- _Text passage_:
Shell CEO: Oil swings could threaten global recovery
Shell CEO Wael Sawan warned volatile oil prices could derail the fragile global economic recovery by raising inflation and slowing business investment and consumer spending.
Shell CEO Wael Sawan warned in recent public remarks that sharp swings in oil prices could threaten the fragile global economic recovery. He noted that price volatility can feed higher inflation and disrupt business investment and household spending.
Sawan pointed to several drivers of volatility, including tight spare production capacity among major producers, geopolitical tensions and changes in demand as economies reopen and energy consumption patterns shift.
He noted that sudden price rises increase costs for households through higher gasoline and heating bills and can prompt companies to delay hiring or large capital projects. Rapid price drops, he added, can discourage investment in oil and gas supply and raise the risk of shortages later.
Sawan addressed how volatility affects energy companies, noting firms must weigh new oil and gas development against shareholder returns and investments in lower-carbon energy. When prices are unpredictable, companies may be reluctant to commit to long-lead projects.

- _Records provided_:
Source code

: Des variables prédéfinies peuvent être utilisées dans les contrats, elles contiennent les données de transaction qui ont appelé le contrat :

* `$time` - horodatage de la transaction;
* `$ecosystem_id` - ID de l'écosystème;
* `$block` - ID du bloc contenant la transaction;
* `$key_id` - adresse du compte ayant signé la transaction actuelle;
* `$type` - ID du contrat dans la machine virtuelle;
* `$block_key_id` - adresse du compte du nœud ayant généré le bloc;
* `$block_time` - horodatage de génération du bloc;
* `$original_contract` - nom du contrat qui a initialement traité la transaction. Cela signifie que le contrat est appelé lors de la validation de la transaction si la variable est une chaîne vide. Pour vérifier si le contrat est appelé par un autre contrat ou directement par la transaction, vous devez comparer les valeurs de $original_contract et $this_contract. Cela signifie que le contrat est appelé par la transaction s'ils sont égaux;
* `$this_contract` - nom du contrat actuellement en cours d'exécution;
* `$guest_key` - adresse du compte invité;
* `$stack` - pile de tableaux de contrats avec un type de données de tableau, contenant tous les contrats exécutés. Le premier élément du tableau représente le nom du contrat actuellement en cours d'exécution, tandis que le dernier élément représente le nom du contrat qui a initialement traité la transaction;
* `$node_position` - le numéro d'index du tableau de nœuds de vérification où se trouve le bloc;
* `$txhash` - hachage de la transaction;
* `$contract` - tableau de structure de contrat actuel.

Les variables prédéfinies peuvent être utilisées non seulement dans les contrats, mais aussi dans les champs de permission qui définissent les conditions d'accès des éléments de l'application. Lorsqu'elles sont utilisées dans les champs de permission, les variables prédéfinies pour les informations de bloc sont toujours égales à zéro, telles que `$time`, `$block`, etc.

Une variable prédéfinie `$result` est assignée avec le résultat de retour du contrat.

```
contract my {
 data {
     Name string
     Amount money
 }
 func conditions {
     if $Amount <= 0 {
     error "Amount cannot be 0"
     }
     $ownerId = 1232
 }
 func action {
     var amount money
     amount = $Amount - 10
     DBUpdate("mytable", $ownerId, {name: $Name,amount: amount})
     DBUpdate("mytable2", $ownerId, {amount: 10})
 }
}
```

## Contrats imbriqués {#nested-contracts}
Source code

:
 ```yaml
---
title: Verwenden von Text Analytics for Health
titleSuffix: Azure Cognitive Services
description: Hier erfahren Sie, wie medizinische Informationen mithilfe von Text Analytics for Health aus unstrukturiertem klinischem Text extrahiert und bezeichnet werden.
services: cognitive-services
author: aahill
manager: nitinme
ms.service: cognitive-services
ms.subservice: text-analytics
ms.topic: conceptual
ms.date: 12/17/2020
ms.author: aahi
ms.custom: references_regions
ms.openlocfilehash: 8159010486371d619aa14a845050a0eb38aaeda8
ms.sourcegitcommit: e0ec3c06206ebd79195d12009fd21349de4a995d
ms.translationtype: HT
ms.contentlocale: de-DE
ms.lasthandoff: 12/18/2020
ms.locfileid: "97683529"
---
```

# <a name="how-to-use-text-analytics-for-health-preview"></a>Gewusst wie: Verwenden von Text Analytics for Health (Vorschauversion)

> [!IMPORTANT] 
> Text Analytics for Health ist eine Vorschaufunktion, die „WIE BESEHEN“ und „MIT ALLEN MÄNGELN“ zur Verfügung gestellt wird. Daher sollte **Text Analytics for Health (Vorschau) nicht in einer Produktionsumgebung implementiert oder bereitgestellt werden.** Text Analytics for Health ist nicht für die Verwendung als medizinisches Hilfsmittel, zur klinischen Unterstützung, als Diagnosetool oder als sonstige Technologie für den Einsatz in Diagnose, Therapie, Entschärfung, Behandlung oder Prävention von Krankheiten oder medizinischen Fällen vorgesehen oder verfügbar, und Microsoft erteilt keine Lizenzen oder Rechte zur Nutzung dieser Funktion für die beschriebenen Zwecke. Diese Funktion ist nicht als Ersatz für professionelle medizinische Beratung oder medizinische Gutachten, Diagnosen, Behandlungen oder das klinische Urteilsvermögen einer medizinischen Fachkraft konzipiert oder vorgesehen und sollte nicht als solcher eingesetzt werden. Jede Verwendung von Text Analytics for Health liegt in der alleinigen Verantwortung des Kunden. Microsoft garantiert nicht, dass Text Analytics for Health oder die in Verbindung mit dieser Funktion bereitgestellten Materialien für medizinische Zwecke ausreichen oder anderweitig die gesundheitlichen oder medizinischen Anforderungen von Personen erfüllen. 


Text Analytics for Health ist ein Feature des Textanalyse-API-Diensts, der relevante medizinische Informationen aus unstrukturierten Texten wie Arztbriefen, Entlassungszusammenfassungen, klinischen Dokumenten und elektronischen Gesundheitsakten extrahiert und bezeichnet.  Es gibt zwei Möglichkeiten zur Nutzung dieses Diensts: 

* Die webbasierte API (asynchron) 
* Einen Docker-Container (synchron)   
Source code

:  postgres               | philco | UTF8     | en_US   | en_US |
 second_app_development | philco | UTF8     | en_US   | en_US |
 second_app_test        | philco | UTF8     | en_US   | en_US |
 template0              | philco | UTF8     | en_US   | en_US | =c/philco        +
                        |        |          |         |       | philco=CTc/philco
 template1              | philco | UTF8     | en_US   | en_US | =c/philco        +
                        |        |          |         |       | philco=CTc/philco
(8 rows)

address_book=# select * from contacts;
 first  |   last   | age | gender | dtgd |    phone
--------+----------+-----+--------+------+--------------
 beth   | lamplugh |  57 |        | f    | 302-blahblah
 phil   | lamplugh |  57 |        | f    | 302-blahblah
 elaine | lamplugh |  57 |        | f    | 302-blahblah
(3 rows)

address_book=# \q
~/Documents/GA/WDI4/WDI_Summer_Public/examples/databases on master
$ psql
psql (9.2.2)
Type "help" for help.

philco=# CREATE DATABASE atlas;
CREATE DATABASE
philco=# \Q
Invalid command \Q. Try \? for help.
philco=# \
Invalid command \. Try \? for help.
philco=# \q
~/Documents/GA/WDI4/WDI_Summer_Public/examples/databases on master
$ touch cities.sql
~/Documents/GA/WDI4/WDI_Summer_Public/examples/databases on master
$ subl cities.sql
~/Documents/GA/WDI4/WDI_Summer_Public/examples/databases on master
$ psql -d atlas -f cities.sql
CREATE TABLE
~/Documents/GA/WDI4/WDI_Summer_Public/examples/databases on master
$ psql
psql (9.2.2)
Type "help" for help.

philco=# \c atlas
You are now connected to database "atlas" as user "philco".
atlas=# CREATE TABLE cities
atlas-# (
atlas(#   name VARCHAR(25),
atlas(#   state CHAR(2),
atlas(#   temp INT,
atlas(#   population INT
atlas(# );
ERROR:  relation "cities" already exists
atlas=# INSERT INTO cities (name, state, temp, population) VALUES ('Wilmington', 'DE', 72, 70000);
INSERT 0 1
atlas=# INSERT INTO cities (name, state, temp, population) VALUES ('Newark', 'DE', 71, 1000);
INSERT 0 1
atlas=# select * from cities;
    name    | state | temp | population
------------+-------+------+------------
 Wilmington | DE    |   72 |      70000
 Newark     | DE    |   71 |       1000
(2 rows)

- _How to complete this task_: Carry on the article about the Shell CEO's warning on oil price swings, starting right after its final sentence. The records have no connection to the text.

- _Output of the task_:
He urged policymakers and market participants to improve transparency on supply and demand fundamentals and to coordinate strategic reserves and production policy. He argued that clearer market signals would help businesses plan and reduce the chance that energy-price shocks spill into the wider economy.
Recent market moves illustrate the risks Sawan described: oil prices plunged during the 2020 pandemic, rose as economies reopened and supply adjustments lagged, and were influenced by Russia’s invasion of Ukraine and OPEC+ production decisions. Longer-term factors cited include underinvestment in new fossil-fuel capacity and faster deployment of electric vehicles.
Central banks track energy costs closely because changes in fuel and transport prices affect headline inflation and can influence monetary policy. Shell, one of the world’s largest energy companies, is managing investments across oil and gas and low-carbon businesses while meeting shareholder targets.